WHAT NEEDS TO BE DONE: Take each line of the material that includes "marked" and copy it.

THE RECORDS:

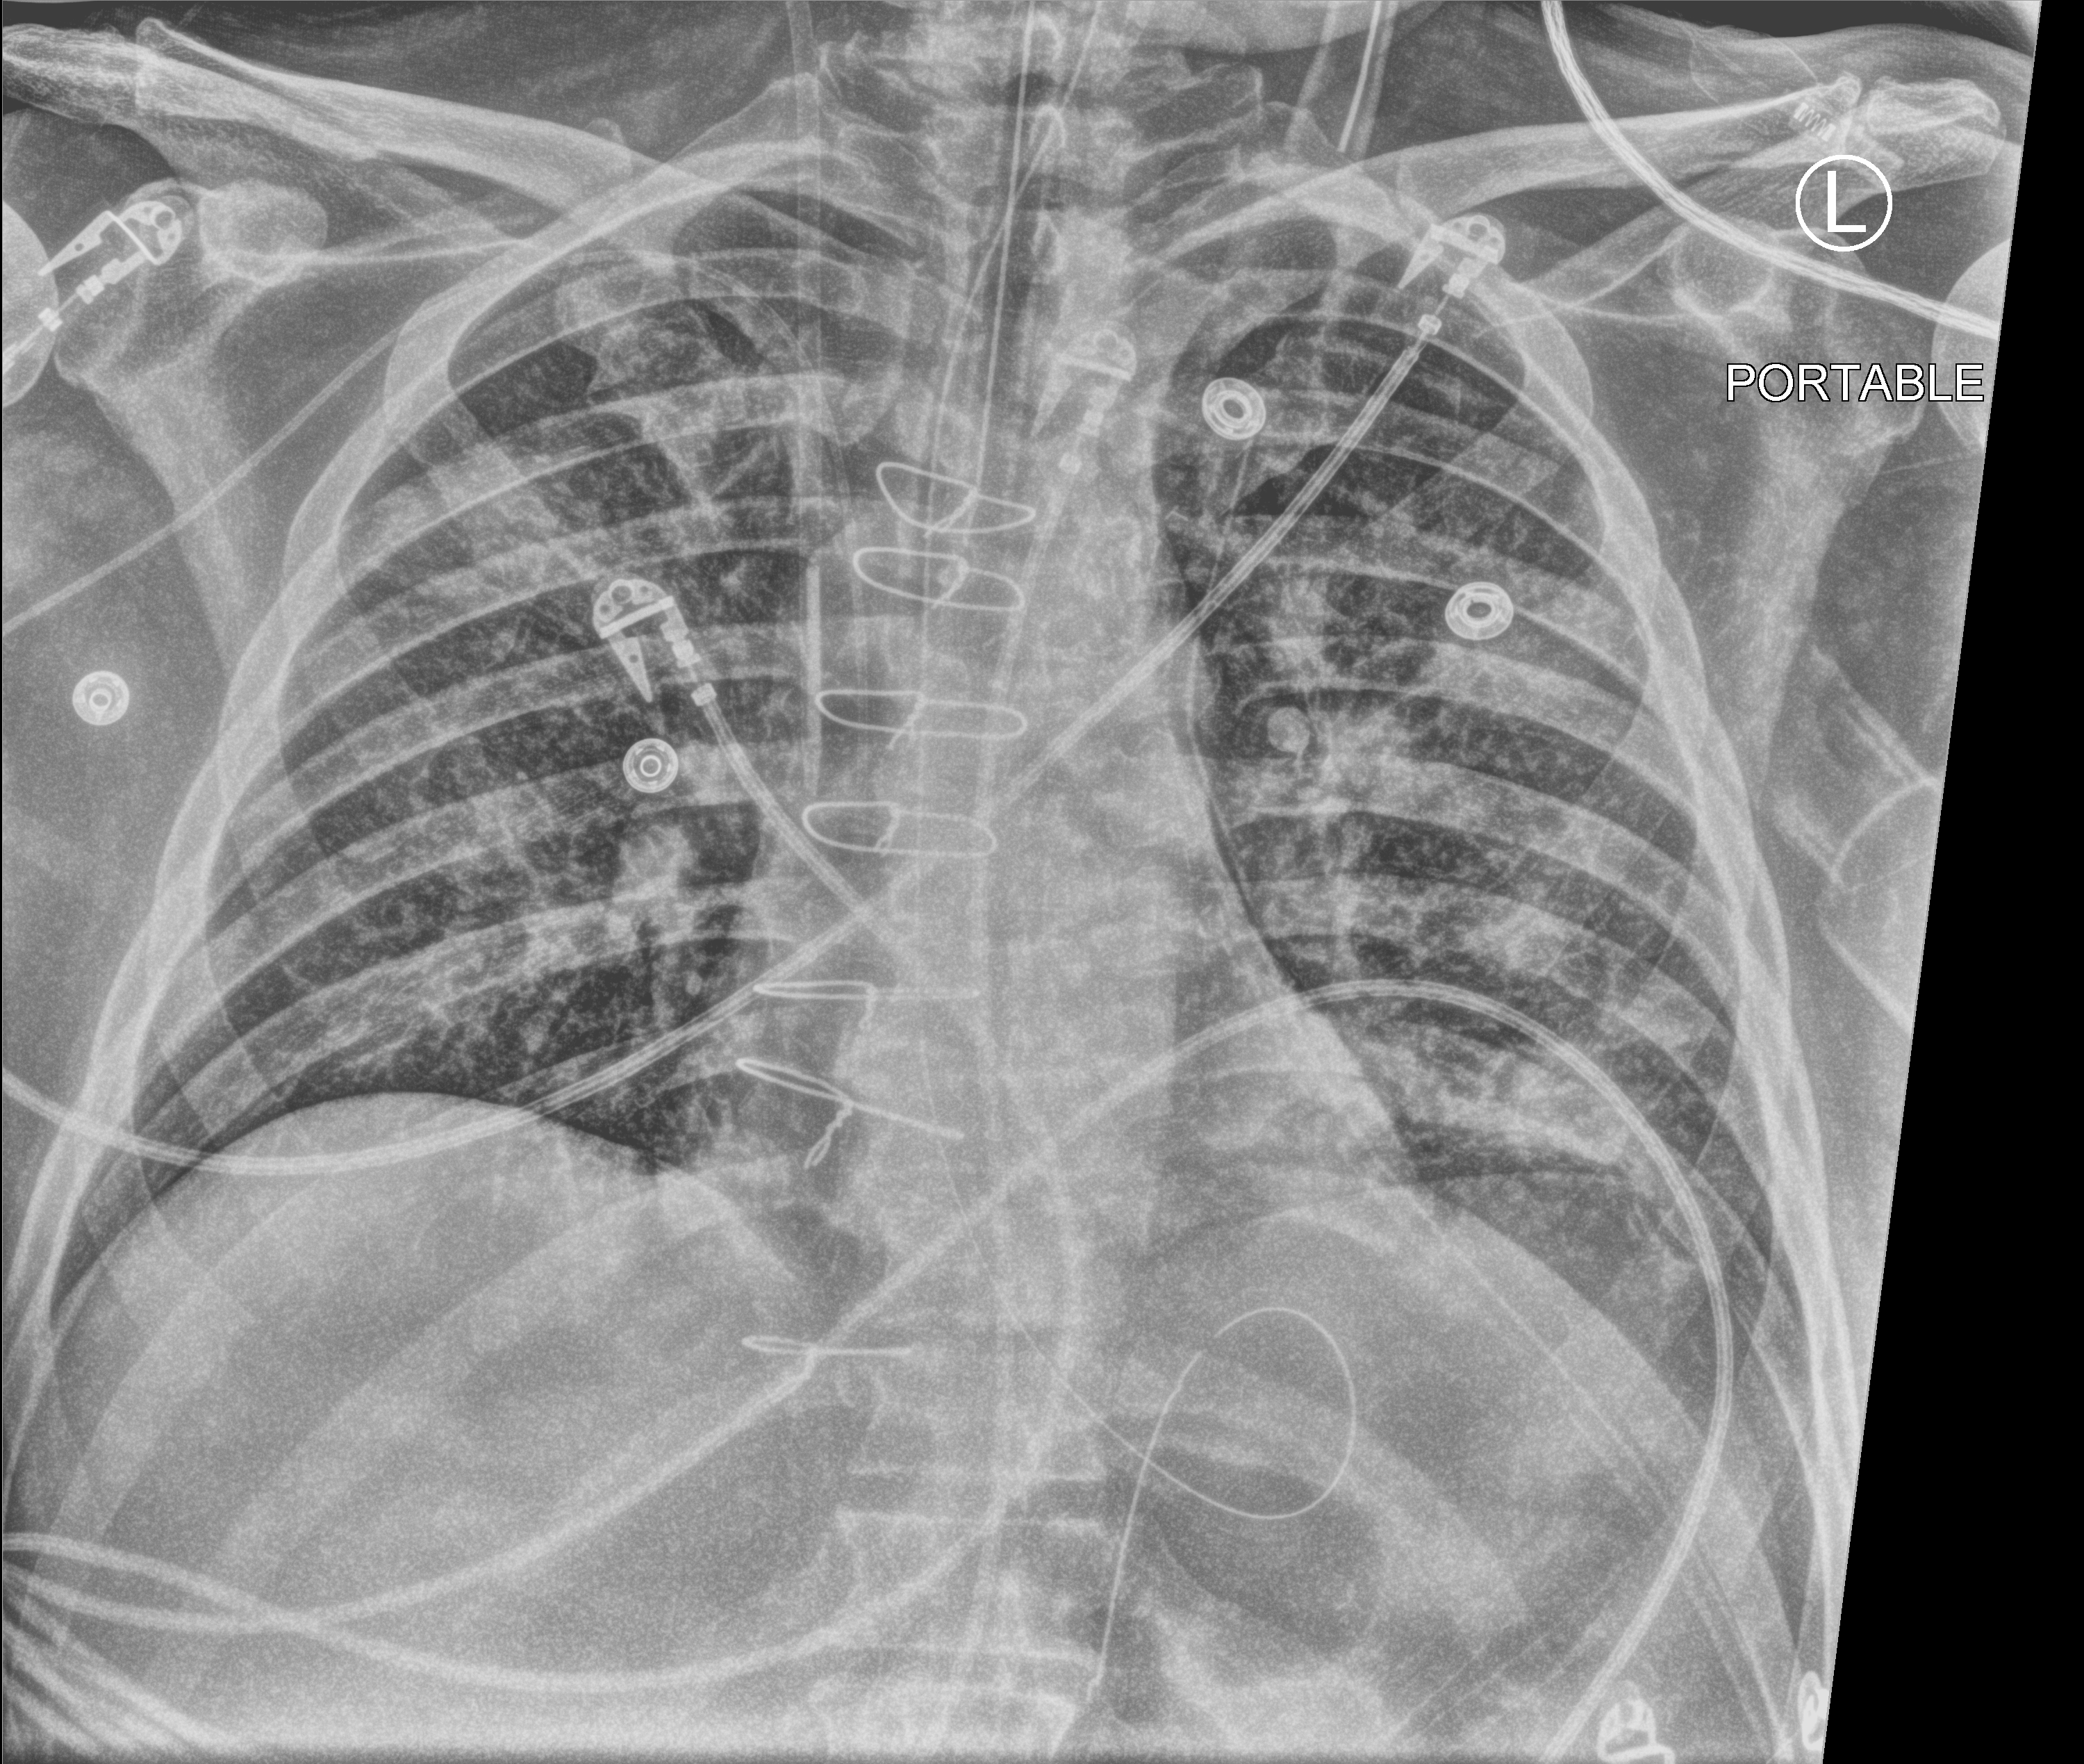
Portable chest radiograph, anteroposterior (AP) projection. Patient hospitalised with COVID-19; male, aged 60–74 years.
Hospital-stay facts (about this admission, not read from this image; timing relative to this image not recorded): admitted to intensive care during this hospital stay: yes.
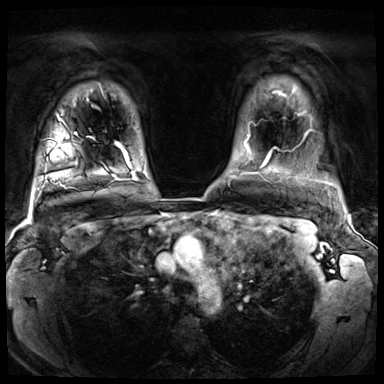
Breast MRI (dynamic contrast-enhanced), one axial slice. Slice 58 of 72 in the series (ordered by position). Dynamic contrast-enhanced series, time point 2 of 8 at this slice position (early post-contrast). 3 T. TE 1.4 ms, TR 4.3 ms. 2.5 mm slice thickness. 384 × 384 image matrix. Female patient.
Outlined on this slice (semi-automatic segmentation, software-assisted and operator-edited):
- enhancing-tissue mask used for the functional tumour volume (all voxels passing the contrast-enhancement thresholds inside the analysis volume; usually the tumour): bounding box <48,116,76,143> (left, top, right, bottom; pixels)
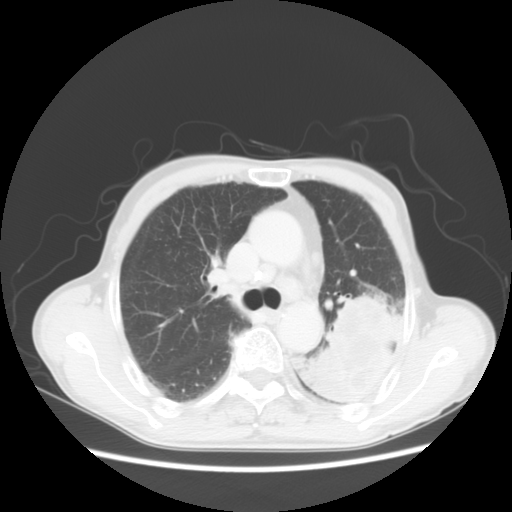
Chest CT, one axial slice; position 35 of 51 along the scan axis; lung window (W 1500 / L -600 HU); 5 mm slice thickness; 512 × 512 image matrix, field of view 360 × 360 mm. Male patient, age 64 years. Case-level facts recorded for this patient, not image findings: clinical TNM (as recorded): T4 N0 M0.
Structures marked on this image (rectangle marked by the reading radiologist):
- lung tumour (recorded histology: squamous cell carcinoma): bounding box (x1, y1, x2, y2) in pixels: (299, 283, 414, 429)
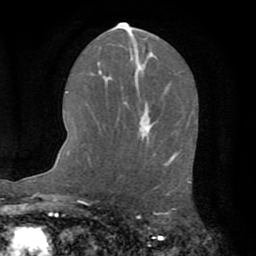
Breast MRI (dynamic contrast-enhanced), one axial slice; slice 36 of 72 in the series (ordered by position); cropped to one breast; dynamic contrast-enhanced series, time point 2 of 8 at this slice position (early post-contrast); 1.5 T; TE 3.2 ms, TR 6.5 ms; 2.2 mm slice thickness; 256 × 256 image matrix, field of view 180 × 180 mm. Female patient.
Structures marked on this image (semi-automatic segmentation, software-assisted and operator-edited):
- enhancing-tissue mask used for the functional tumour volume (all voxels passing the contrast-enhancement thresholds inside the analysis volume; usually the tumour): bounding box (x1, y1, x2, y2) in pixels: (171, 155, 176, 158)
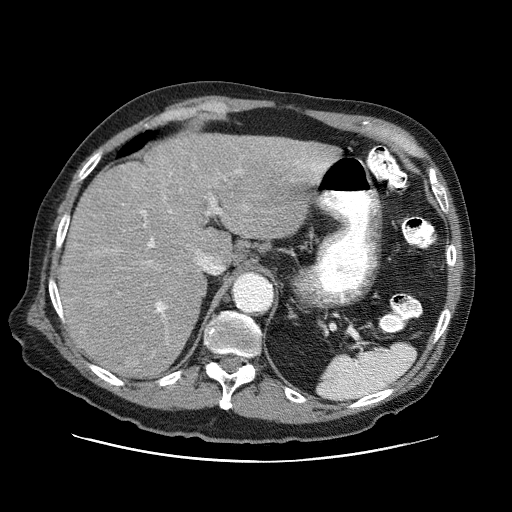
Contrast-enhanced abdominal CT (liver protocol), one axial slice. Position 51 of 87 along the scan axis. Reconstruction kernel STANDARD. One of 3 acquisitions stored at this slice position. Soft-tissue window (W 400 / L 40 HU). 2.5 mm slice thickness. 512 × 512 image matrix, field of view 400 × 400 mm. Case-level facts recorded for this patient, not image findings: diagnosis: hepatocellular carcinoma (patient treated with transarterial chemoembolisation; whether this scan precedes or follows treatment is not stated here); TNM stage (as recorded): Stage-IIIA; Child-Pugh class: A; tumour differentiation: well differentiated; tumour nodularity: multinodular.
Annotated regions visible in this slice (semi-automatically segmented with operator editing):
- abdominal aorta: bounding box (x1, y1, x2, y2) in pixels: (235, 273, 273, 311)
- liver parenchyma outside the tumour (the mass and vessels are separate outlines, so this box may not span the whole liver): (59, 134, 338, 376)
- portal vein: (142, 163, 330, 317)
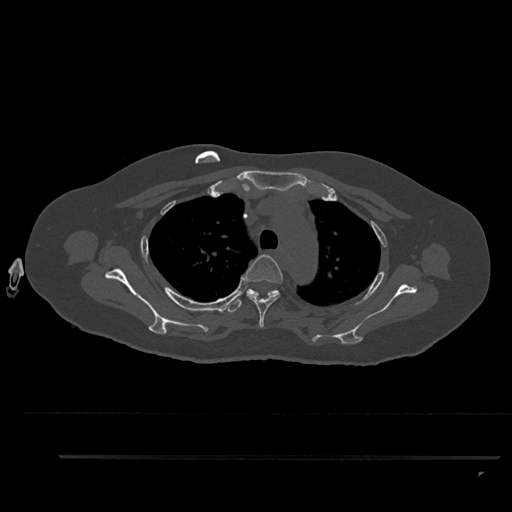
CT including the spine, one axial slice; bone window (W 1800 / L 400 HU); 0.5 mm slice thickness; 512 × 512 image matrix, field of view 408 × 408 mm. Patient: female, 44 years. From the clinical record (not read from this slice): primary cancer: renal.
Structures marked on this image (semi-automatically segmented with operator editing):
- T3 vertebra: bounding box (x1, y1, x2, y2) in pixels: (243, 254, 283, 328)
- T4 vertebra: (227, 289, 279, 313)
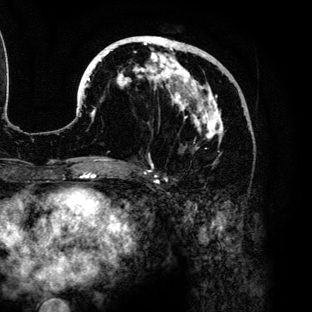
Breast MRI (dynamic contrast-enhanced), one axial slice; cropped to one breast; dynamic contrast-enhanced series, time point 2 of 6 at this slice position (early post-contrast); 3 T; TE 4.2 ms, TR 7.9 ms; 312 × 312 image matrix, field of view 207 × 207 mm. Female patient.
Annotated regions visible in this slice (semi-automatic segmentation, software-assisted and operator-edited):
- enhancing-tissue mask used for the functional tumour volume (all voxels passing the contrast-enhancement thresholds inside the analysis volume; usually the tumour): bounding box <80,36,233,160> (left, top, right, bottom; pixels)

SOLVED EXERCISE:
Structures marked on this image (rectangle marked by the reading radiologist):
Structures marked on this image (semi-automatic segmentation, software-assisted and operator-edited):
Structures marked on this image (semi-automatically segmented with operator editing):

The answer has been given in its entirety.